In cross-border deals, additional complexity arises from the fragmentation of national rules, especially outside the harmonized framework of EU law. Marketing strategies that are permissible in Germany may not be viable in other EU jurisdictions without adaptation. Buyers should plan for this early, especially when scaling brands internationally is part of the investment thesis.

Finally, questions of valuation and deal structure often hinge on whether revenue is tied to specific influencer personalities or niche audiences. This affects not just financial modelling, but also the legal structuring of earn-outs, founder retention mechanisms, and non-compete clauses.

M&A in the food supplement industry offers attractive opportunities – but only if the underlying legal framework is properly understood and addressed. Legal advice must be as multidisciplinary and fast-paced as the sector itself, bridging food law, contract law, IP, regulatory compliance and digital marketing. Overlooking these specifics can result in unforeseen legal and operational challenges post-closing.

 

Conclusion

The journey of food supplements from initial development to final sale to consumers is a complex one.

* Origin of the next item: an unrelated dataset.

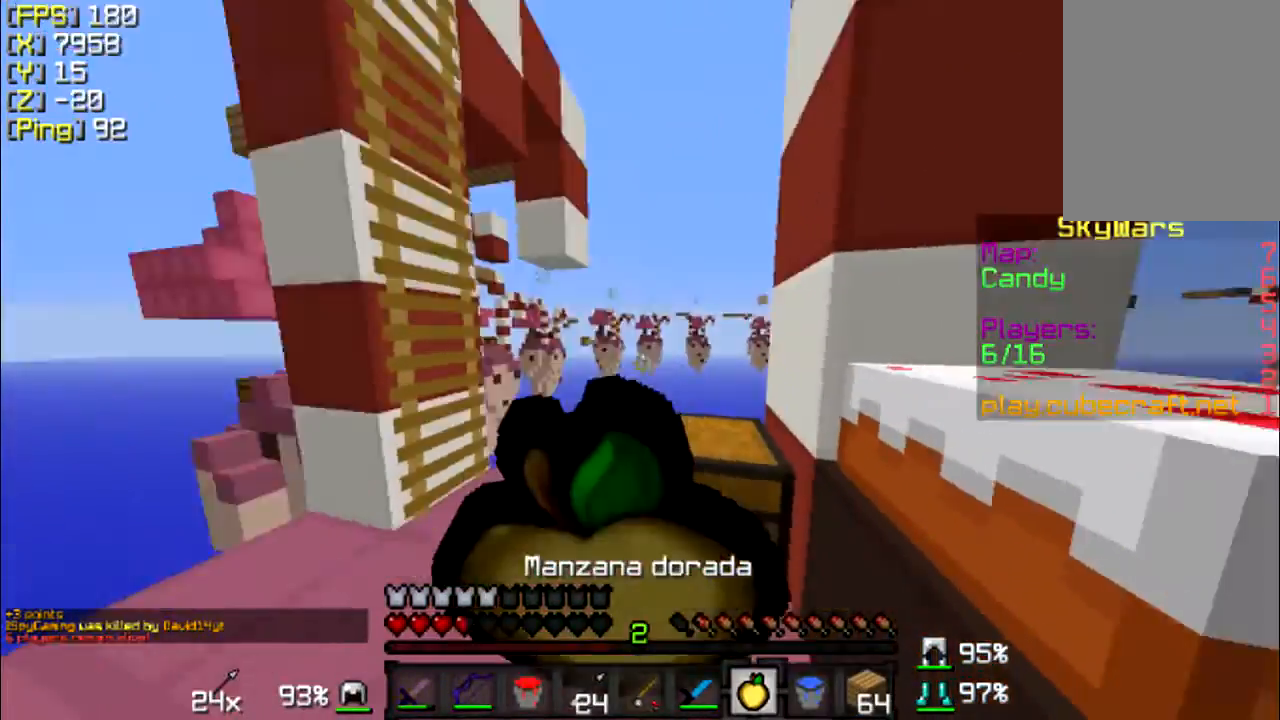
{"keys": ["a", "s"], "mouse": ["right"], "events": [[433, "s", "down"]]}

They must comply with regulations regarding ingredients, labelling and marketing. Contracts must be drawn up that adequately reflect the interests of the parties involved. So it’s essential for manufacturers and distributors of food supplements in Germany and the EU to be fully aware of and comply with the applicable legal framework. Careful product design and transparent communication are essential to minimize liability risks and ensure market access in a market of growing economic importance.